Comunità desideranti

Conversazione con Lucia Cristiani

NOVEMBRE 2025 - OLFATTO

Lucia Cristiani, Zanne fragili (performance), 2024. courtesy dell’artista e di Cremona Contemporanea Art Week – Foto Mattia Pastore

R.F. Il tema del fallimento è spesso presente nel tuo lavoro, a partire dal progetto Sad short story about fears epic fail presso i Bagni Misteriosi. Come artista racconti di esperienze umane, di urgenze da affrontare nel quotidiano, anche trattando società diverse, messe a confronto. Dunque siamo destinati a fallire? Il fallimento può essere positivo?
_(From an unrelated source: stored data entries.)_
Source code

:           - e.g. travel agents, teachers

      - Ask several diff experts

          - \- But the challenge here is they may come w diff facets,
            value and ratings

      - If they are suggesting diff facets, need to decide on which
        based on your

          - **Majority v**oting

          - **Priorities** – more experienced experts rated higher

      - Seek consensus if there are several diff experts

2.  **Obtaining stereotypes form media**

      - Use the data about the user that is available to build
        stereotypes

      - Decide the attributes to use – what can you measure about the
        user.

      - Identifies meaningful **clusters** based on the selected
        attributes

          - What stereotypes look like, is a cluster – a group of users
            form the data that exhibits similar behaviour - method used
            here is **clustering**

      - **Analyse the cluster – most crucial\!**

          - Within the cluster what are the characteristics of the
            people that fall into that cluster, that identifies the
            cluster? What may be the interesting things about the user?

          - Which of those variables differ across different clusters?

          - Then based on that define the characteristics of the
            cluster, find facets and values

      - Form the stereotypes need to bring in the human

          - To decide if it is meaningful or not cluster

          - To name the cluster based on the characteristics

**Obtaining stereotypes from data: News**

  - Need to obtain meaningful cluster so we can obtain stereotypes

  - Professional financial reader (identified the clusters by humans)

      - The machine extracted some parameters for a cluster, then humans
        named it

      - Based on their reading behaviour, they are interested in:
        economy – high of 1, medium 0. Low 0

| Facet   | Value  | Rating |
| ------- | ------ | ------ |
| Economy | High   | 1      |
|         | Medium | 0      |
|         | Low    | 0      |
Il fallimento può essere positivo?
Il fallimento può essere positivo?

L.C. Un punto centrale per me è il valore del legame: disegnare una possibilità di esistenza che, come suggerisce Jean-Luc Nancy, possa essere allo stesso tempo singolare e plurale. La nostra è un’epoca in crisi e siamo di fronte al fallimento dei sogni che aveva nutrito in passato. Ci credevamo destinati a un futuro luminoso e invece ci troviamo braccati nell’ombra. All’interno del mio lavoro ricerco modalità di costruzione di una comunità desiderante che risponda all’esigenza primaria di percepirci insieme, che ripensi la propria perdita e fornisca strategie di uscita dall’impotenza del singolo e della stessa comunità politica. Percepirci insieme origina possibilità di azione creativa, di costruire dei progetti per il nostro futuro che siano basati su relazioni all’insegna della vulnerabilità. Queste mie riflessioni, nell’ultimo anno, si sono concentrate nella serie Dense, che nasce dalla mia fascinazione per il lungo e misterioso viaggio migratorio delle anguille europee. L’ho trovato incredibile e antitetico a come spesso noi, come genere umano, percepiamo il tempo e la collettività.

[…]

 

Dense evoca un movimento ciclico, individuale e collettivo, come singolarità e come specie. L’opera racconta un viaggio arduo e impervio attraverso il quale è forse possibile ripercorrere e rileggere superfici, rovine e stratificazioni passate e contemporanee e interrogarsi, come esseri singolari e plurali, come comunità desiderante, su ciò che si è stati e su ciò che si potrebbe diventare.